This research highlight was originally published in NCI's 2021-2022 Annual Report.

Many promising nanomaterials appear to have qualities that could make them well-suited for use in anti-cancer therapies. The successful development of a candidate therapy can often be hampered, however, by a lack of understanding about its mechanism of action at the atomic level, which is very difficult to determine experimentally. Without a detailed appreciation of how a material may be acting to achieve a certain outcome, it is difficult to harness or further manipulate it for therapeutic purposes.

It is exactly this problem that Dr Judy Hart from UNSW Sydney sought to overcome as part of her 2021 National Computational Merit Allocation Scheme grant. Dr Hart used computing time on NCI’s Gadi supercomputer to simulate surface interactions and better understand the action of cerium oxide.

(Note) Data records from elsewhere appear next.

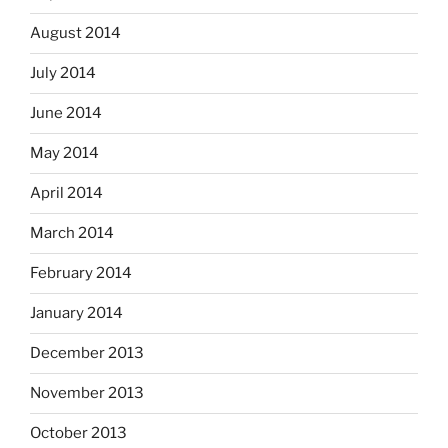
August 2014
July 2014
June 2014
May 2014
April 2014
March 2014
February 2014
January 2014
December 2013
November 2013
October 2013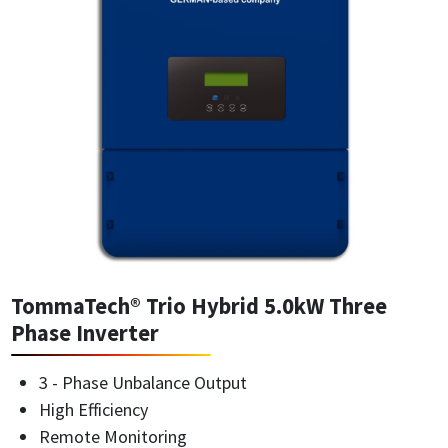
TommaTech® Trio Hybrid 5.0kW Three
Phase Inverter
3 - Phase Unbalance Output
High Efficiency
Remote Monitoring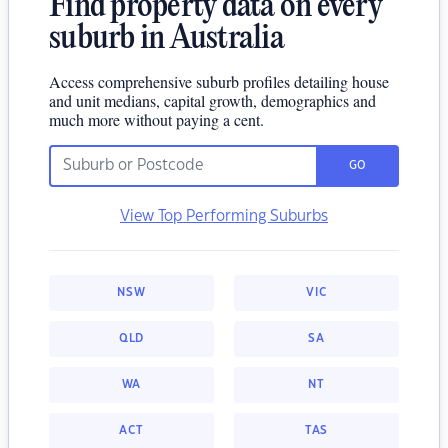
Find property data on every
suburb in Australia
Access comprehensive suburb profiles detailing house
and unit medians, capital growth, demographics and
much more without paying a cent.
GO
View Top Performing Suburbs
NSW
VIC
QLD
SA
WA
NT
ACT
TAS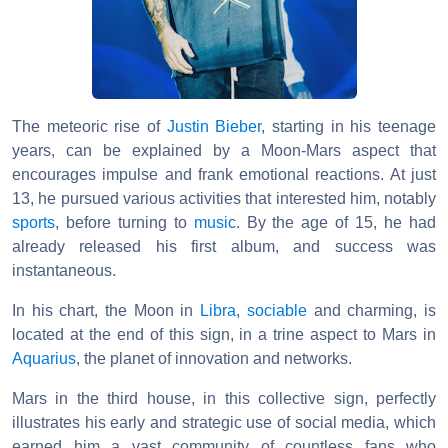
The meteoric rise of
Justin Bieber
, starting in his teenage
years, can be explained by a Moon-Mars aspect that
encourages impulse and frank emotional reactions. At just
13, he pursued various activities that interested him, notably
sports
, before turning to
music
. By the age of 15, he had
already released his first album, and success was
instantaneous.
In his chart, the Moon in
Libra
,
sociable
and charming, is
located at the end of this sign, in a trine aspect to Mars in
Aquarius
, the planet of innovation and networks.
Mars in the third house, in this collective sign, perfectly
illustrates his early and strategic use of social media, which
earned him a vast community of countless fans who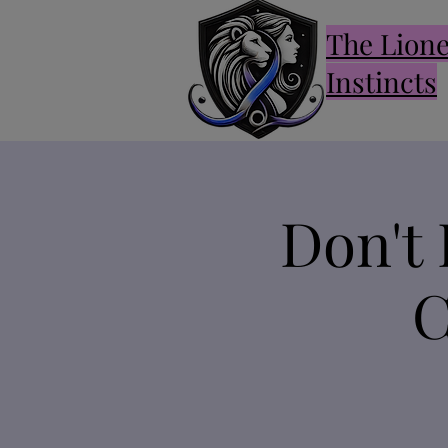
The Lion
Instincts
Don't 
C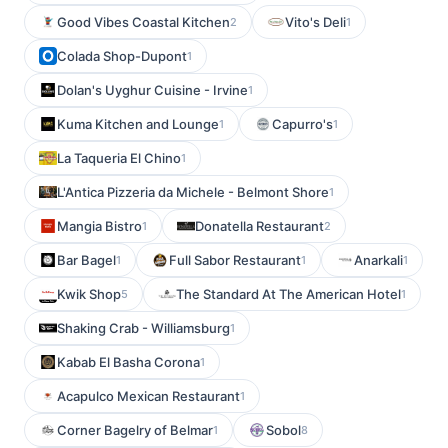
Good Vibes Coastal Kitchen
Vito's Deli
2
1
Colada Shop-Dupont
1
Dolan's Uyghur Cuisine - Irvine
1
Kuma Kitchen and Lounge
Capurro's
1
1
La Taqueria El Chino
1
L'Antica Pizzeria da Michele - Belmont Shore
1
Mangia Bistro
Donatella Restaurant
1
2
Bar Bagel
Full Sabor Restaurant
Anarkali
1
1
1
Kwik Shop
The Standard At The American Hotel
5
1
Shaking Crab - Williamsburg
1
Kabab El Basha Corona
1
Acapulco Mexican Restaurant
1
Corner Bagelry of Belmar
Sobol
1
8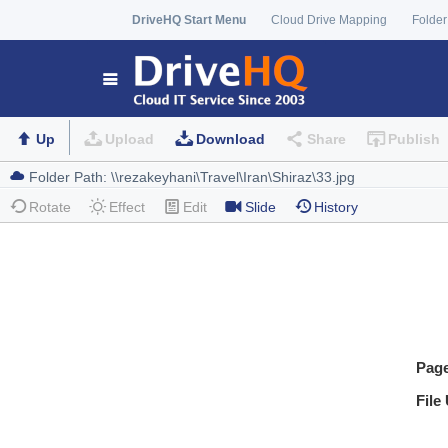
DriveHQ Start Menu
Cloud Drive Mapping
Folder
Up
Upload
Download
Share
Publish
Rotate
Effect
Edit
Slide
History
Pag
File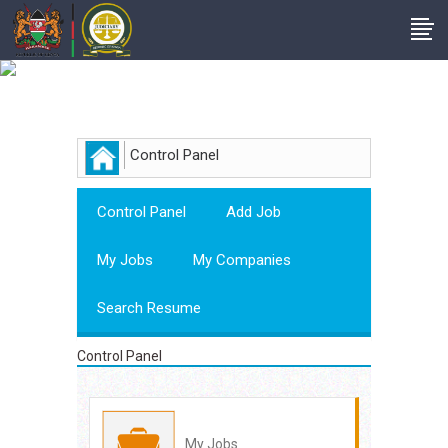
Employer
Control Panel
Control Panel
Add Job
My Jobs
My Companies
Search Resume
Control Panel
My Jobs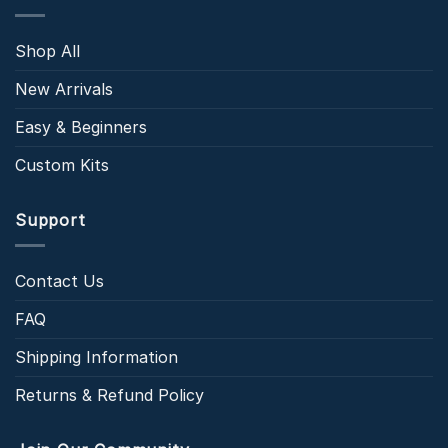
Shop All
New Arrivals
Easy & Beginners
Custom Kits
Support
Contact Us
FAQ
Shipping Information
Returns & Refund Policy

Cerium oxide has been used for decades in a range of industrial processes, including as an effective catalyst to increase the speed of critical chemical reactions. More recently, the potential use of cerium oxide nanoparticles in medicine is being explored, with the exciting possibility that they may be used to selectively target cancer cells.

Critically, cerium oxide has been observed to behave differently in particular cellular contexts. “In an alkali or basic environment, typical in healthy cells, cerium oxide acts beneficially, converting potentially damaging reactive oxygen species (ROS) to harmless water and oxygen,” Dr Hart explains. “However, in more acidic environments, typical in cancer cells, cerium oxide appears to act in the opposite way, actually driving the production of harmful ROS that could bring about cell death.”

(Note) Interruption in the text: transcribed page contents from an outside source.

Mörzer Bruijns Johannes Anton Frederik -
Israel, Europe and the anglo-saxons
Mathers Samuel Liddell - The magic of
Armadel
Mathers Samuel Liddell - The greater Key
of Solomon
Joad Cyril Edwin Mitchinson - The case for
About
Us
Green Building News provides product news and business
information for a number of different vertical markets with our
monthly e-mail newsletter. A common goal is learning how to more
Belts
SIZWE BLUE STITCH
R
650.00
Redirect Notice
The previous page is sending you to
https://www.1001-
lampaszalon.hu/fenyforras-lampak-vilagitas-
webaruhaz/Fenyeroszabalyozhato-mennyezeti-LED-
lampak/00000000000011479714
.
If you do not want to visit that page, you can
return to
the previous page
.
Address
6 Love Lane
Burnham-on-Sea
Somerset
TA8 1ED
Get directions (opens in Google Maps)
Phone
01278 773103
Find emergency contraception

Ball and stick models of chemical molecules.
Images showing the different states of cerium oxide in basic and acidic environments. 

The possible therapeutic applications of such pH-dependent behaviour are clear. However, the lack of understanding of the atomic-scale mechanism at play has, to date, hampered exploration of its potential biomedical use.

To gain insights into how cerium oxide achieves its effects, Dr Hart’s research team used density functional theory calculations to study the interactions between the surface of cerium oxide and various molecules. Dr Hongyang (Jason) Ma, who worked as a PhD student on the project, says, “These computational approaches allow you to understand what is happening at the atomic scale, to ‘see’ the interactions between atoms and also control the system, modifying features to investigate how this changes surface chemistry and reactivity.” The team’s research findings provided evidence for the specific mechanism behind cerium oxide’s effects, an important step towards better control of the material’s pH-dependent behaviour and realisation of its cancer-treatment potential.

The future promises even greater outcomes from computational chemistry approaches. As the power and speed of supercomputers continue to be enhanced, the ability to model complex systems, more closely representative of reality, also increases. Dr Hart says, “The theory is actually ahead of the computational power available. Today we are able to model 100 atoms using fairly long-standing theory. While incredible insights are possible, this limits the scope of what you can do. In 10 years, with more powerful computing capacity and newer theories that have already been developed, we may be able to model 1000 atoms, and more effectively predict the real-world behaviour of materials.”